20代の方はこちらの記事を参考にしてみてください。
関連記事:20代必見!資産運用で重要な”理想的なポートフォリオ”の作り方
資産運用におけるポートフォリオとは
日本が超低金利時代に突入して30年近くが経ち、銀行や郵便局にお金を預けるといった受動的な運用では資産が増えないということは、常識となりました。そのため能動的に資産を運用し、将来に備える必要性があります。
資産運用のポイントは、様々な特徴を持つ投資商品が豊富にあること、取引価格が公表されていることで値動きがわかりやすく、透明性が高い点にあります。一部の債券を除き、多くの投資商品は元本保証がなく、元本割れするリスクは排除できませんが、その分、高い利益を得られる可能性があります。リスクとリターンは一体ですので、自分に合った選択をすることが肝要です。
30代は多くの場合、家族もでき、またサラリーマンであれば給与も上がり始める頃でしょう。そのような状況の投資家にとって、資産運用にはどのような意義があるでしょうか?
最も大切なポイントは、長期的に資産運用をプランニングできるということです。資産運用といえば、収入が安定し貯蓄も大きくなった壮年期に開始するイメージがあるかもしれません。しかし40代、50代から資産運用を本格的に開始したとすると、残された運用期間が十分に長くないため、不適切なリスクを取って無理をしがちです。そこで30代から早めに資産運用を開始することで、無理なく、最大の運用益を得ることができます。
以下ではまず、資産運用を「投資商品」と「投資地域」という二つの観点から解説します。それを踏まえて最後に、30代の投資家にオススメなポートフォリオのパターンをご紹介します。
投資商品と投資地域
「投資商品」としてもっとも一般的なのは株式ですが、他にも債券、不動産や投資信託の一種である「REIT(不動産投資信託)」、原油やガス、トウモロコシなどの商品を取り扱う「コモディティ」などがあります。
これまでのポートフォリオでは、この「株式」・「債券」・「REIT」の3種類の投資商品に注目が集まっていましたが、近年はリスク分散の観点から別の投資商品である「不動産」が注目を浴びるようになっています。今回はこの4種類につき解説します。
「投資地域」に関しては、主に日本国内のみに投資する「国内型」、アメリカやEUなど日本以外の先進国に投資する「先進国型」、東南アジア諸国などの発展が著しい国や地域に投資する「新興国型」の3種類に分かれます。概して「新興国>先進国>国内」の順にリターンもリスクも大きくなります。
上でご紹介した投資商品と投資地域の組み合わせによって、「国内株式」や「新興国REIT」などの12種類に分けることができます。これらをアセットクラスと呼びます。
各アセットクラスはそれぞれ異なった特徴を持っており、期待できるリターンも様々です。
多くの投資家は、安定性や収益性、流動性といったアセットクラスごとの特徴を把握した上で、自分の資産の有利な配分(アセット・アロケーション)を考えて投資を行います。
資産運用におけるポートフォリオとは、これらのアセットクラスに分類される様々な投資商品の組み合わせを指します。

- - - - -

§ **課題 1**: 資産運用に関する文章では、投資商品と投資地域の組み合わせによって分けられる12種類を何と呼んでいますか。
§ **課題 2**: 資産運用に関する文章の最後の文に続けて、その先を書き進めてください。

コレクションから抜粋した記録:
- - - - -

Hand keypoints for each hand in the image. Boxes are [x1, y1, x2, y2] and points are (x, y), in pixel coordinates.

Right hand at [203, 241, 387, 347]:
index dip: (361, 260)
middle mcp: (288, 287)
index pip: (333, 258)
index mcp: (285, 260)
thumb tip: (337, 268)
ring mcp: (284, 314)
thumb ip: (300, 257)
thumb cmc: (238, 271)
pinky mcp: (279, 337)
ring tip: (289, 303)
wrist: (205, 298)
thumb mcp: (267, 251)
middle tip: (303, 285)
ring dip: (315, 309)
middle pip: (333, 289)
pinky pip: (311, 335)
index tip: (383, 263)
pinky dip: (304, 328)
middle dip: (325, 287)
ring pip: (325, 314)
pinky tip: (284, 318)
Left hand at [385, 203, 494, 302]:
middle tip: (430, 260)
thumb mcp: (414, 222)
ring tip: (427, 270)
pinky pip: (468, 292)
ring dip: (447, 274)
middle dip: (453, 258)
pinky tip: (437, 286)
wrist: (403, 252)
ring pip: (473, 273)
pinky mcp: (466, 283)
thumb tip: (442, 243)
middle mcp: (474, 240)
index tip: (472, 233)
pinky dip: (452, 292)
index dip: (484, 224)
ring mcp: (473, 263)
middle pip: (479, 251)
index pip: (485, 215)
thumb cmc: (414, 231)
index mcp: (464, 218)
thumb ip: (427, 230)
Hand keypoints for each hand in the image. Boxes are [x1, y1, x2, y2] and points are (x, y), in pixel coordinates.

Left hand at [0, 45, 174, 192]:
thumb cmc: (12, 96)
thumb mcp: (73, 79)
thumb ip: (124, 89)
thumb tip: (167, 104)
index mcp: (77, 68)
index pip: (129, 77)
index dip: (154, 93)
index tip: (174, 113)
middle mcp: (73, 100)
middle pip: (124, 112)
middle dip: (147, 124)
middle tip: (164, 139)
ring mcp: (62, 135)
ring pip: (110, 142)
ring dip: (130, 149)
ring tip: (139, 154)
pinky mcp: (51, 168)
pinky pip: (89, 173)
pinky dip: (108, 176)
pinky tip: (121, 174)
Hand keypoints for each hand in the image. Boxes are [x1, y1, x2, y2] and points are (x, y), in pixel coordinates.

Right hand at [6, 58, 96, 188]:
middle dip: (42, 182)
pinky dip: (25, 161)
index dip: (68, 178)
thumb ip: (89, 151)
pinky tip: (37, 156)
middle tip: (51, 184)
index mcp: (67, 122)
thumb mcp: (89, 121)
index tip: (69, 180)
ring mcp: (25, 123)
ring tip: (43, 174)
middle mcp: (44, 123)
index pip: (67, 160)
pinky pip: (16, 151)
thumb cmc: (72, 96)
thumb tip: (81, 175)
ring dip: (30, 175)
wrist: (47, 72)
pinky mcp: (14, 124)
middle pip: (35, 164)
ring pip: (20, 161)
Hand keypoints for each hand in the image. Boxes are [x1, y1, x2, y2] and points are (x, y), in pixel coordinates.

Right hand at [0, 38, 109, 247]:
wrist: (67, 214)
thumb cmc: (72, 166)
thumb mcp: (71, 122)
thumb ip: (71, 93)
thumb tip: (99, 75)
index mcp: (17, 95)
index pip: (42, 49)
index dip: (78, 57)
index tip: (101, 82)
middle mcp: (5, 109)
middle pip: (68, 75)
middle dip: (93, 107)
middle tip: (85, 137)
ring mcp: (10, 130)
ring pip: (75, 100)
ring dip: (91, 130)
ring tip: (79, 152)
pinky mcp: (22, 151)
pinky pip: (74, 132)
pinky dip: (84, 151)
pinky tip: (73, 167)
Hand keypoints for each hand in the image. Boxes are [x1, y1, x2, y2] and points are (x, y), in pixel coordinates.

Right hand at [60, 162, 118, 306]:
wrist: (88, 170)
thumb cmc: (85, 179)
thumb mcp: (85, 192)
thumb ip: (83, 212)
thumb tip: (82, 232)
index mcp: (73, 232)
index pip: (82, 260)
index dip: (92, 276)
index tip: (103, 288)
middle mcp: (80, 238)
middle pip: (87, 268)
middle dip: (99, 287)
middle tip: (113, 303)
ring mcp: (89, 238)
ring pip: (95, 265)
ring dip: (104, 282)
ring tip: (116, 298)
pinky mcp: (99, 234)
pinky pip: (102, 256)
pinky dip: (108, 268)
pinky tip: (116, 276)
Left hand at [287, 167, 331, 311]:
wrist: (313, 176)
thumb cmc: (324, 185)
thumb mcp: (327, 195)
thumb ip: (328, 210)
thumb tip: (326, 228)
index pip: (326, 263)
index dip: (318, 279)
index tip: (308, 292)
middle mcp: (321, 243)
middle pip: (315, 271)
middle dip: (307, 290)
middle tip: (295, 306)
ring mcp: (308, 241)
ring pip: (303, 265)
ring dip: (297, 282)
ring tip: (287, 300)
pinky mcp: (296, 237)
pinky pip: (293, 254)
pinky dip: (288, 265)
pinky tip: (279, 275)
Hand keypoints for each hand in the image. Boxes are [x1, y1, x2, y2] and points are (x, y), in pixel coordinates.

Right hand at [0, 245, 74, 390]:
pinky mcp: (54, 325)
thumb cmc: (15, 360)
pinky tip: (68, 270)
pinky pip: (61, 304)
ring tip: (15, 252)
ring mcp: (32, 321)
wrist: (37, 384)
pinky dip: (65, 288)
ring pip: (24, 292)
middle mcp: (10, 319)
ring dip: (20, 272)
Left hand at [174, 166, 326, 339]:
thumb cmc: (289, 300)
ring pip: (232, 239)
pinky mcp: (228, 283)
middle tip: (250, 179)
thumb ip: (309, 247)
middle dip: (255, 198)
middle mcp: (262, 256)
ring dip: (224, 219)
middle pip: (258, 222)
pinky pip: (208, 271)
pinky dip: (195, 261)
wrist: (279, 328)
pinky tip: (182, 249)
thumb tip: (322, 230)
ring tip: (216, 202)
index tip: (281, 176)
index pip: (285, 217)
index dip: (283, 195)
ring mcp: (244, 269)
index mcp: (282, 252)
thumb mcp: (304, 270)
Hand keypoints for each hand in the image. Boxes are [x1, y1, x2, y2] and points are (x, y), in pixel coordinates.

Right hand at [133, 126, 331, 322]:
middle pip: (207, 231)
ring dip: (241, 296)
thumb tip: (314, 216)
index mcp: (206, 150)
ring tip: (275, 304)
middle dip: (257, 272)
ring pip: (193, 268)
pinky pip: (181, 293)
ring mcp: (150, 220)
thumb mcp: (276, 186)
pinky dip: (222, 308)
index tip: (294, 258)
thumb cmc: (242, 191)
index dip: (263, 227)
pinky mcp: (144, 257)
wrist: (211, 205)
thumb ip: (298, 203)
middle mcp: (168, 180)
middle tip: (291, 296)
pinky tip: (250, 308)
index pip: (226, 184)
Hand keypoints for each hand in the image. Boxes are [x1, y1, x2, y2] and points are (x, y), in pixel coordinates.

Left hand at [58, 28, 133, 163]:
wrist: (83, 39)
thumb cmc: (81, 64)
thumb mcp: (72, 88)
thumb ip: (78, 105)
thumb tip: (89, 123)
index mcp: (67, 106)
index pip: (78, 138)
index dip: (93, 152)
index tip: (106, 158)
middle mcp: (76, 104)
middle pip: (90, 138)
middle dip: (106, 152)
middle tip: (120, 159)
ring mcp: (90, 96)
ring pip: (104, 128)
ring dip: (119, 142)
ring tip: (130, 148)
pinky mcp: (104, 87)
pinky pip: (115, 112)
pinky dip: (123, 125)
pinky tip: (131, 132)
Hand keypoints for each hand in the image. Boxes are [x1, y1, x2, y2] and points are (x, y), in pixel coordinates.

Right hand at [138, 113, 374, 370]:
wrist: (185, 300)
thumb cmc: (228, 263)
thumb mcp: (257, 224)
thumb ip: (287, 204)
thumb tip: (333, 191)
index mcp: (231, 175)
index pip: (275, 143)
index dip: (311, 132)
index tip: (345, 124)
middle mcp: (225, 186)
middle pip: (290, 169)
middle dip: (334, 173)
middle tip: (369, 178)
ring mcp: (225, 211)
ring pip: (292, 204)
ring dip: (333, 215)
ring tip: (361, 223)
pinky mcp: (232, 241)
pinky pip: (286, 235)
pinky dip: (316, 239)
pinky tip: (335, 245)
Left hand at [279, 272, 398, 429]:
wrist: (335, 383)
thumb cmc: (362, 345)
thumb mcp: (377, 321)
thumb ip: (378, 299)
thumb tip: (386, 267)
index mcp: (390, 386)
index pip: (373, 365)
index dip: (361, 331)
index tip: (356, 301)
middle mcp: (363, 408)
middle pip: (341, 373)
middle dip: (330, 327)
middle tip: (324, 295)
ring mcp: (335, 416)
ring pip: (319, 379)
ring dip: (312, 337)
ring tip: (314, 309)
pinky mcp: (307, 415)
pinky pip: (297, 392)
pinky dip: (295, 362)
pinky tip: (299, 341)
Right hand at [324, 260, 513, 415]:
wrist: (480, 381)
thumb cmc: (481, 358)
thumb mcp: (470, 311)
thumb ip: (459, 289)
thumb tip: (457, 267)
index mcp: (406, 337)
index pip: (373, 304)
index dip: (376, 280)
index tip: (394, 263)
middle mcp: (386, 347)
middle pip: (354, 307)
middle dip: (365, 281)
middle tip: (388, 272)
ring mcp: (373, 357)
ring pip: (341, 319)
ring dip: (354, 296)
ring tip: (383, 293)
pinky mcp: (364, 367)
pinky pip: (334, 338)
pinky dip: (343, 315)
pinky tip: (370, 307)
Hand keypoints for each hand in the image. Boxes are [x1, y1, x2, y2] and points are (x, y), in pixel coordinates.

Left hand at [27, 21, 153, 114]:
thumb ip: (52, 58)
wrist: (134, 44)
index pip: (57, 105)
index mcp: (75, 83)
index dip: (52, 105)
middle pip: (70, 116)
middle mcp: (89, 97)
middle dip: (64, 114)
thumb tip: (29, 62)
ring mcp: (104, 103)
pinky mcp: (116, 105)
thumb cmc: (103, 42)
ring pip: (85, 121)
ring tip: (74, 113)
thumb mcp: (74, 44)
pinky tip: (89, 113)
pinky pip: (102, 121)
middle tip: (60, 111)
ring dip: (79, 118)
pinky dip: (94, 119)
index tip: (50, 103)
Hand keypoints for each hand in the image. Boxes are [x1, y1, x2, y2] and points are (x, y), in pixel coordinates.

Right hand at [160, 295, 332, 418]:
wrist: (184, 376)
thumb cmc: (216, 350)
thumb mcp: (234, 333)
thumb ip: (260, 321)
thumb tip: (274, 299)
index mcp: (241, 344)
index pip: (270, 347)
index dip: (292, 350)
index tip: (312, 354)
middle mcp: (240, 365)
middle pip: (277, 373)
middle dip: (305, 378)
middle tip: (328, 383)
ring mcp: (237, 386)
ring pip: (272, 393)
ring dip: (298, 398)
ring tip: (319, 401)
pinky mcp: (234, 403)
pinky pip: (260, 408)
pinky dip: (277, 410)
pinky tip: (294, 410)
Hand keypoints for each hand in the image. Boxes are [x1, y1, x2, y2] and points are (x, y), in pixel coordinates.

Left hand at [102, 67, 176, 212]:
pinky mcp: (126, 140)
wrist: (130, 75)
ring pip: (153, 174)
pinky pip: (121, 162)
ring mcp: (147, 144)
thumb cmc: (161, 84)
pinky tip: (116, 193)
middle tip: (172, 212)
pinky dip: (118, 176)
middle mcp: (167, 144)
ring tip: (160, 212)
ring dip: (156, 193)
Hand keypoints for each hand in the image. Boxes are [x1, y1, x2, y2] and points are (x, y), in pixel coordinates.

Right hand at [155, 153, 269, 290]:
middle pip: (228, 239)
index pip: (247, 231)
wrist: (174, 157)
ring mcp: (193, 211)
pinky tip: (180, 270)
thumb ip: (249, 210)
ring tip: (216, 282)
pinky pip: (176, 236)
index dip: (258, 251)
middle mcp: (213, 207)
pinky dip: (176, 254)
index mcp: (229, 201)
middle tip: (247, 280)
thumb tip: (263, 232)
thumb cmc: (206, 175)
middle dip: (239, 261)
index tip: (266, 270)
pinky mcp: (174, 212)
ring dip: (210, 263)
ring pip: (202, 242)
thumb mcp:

- - - - -

§ **解答 1**: アセットクラスと呼んでいます。

§ **解答 2**:
ポートフォリオを構築する目的は、資産価値が下がるリスクを各投資商品と分散し、リスクを最小限に抑えつつリターンを最大化することにあります。つまりポートフォリオは、資産運用においての第一歩であり、欠かすことのできない基礎的なプロセスなのです。
30代の投資家にとっては、今後子供の養育費や住宅ローンの返済など、様々な出費が見込まれます。その中でも長期的な資産運用を行っていくためには、アセットクラスごとの特徴を踏まえて上手にポートフォリオを構築する必要があります。
アセットクラス(株式・債券・REIT・不動産)ごとのリスク・リターン
株式
一般的に株式は「ハイリスク・ハイリターン」の投資商品と言われています。
なぜならば、株式はその地域における経済の情勢や、株式の価値の源泉となっている企業業績に大きく左右されるためです。投資していた企業のある国でクーデターや大規模テロが起きれば、株価は大暴落してしまうでしょう。一方で企業が先進的な技術の開発に成功し、めざましく株価を上昇させる場合もあります。
それ以外にも一般的な観点として、その市場がハイリスク・ハイリターンの投資を好むか否か(リスク選好性とも呼びます)によって、価格変動のテンポが異なるでしょう。
新興国への投資は、不安定な政治状況や資本の流動性に起因する高いリスクが伴いますが、その分、人口と産業の伸び率に裏打ちされた高いリターンが期待できます。
債券
株式とは対照的に、債券は「ローリスク・ローリターン」の投資商品と言われています。
そもそも債券とは、国や企業が広く投資家から資金を調達する目的で発行するものであり、その点では株式と共通しています。
ただし債券は、株式と同等の市場規模を持つにもかかわらず、満期日に額面金額の返金が約束されているため、価格変動が相対的に小さいと言われています。このためローリスク・ローリターンとなります。
また債券は、株式と逆の値動きをしやすいとも言われます。例えば金融危機で株価が下落した際は、投資家にとって債権の魅力が高まり、債権価値が上昇するでしょう。したがって、株式と債券とをあわせて持つ(ポートフォリオに含める)という戦略が有効です。これによりリターンが少し低くなってしまうことも事実ですが、その一方で、リスクを確実に抑えることができるのです。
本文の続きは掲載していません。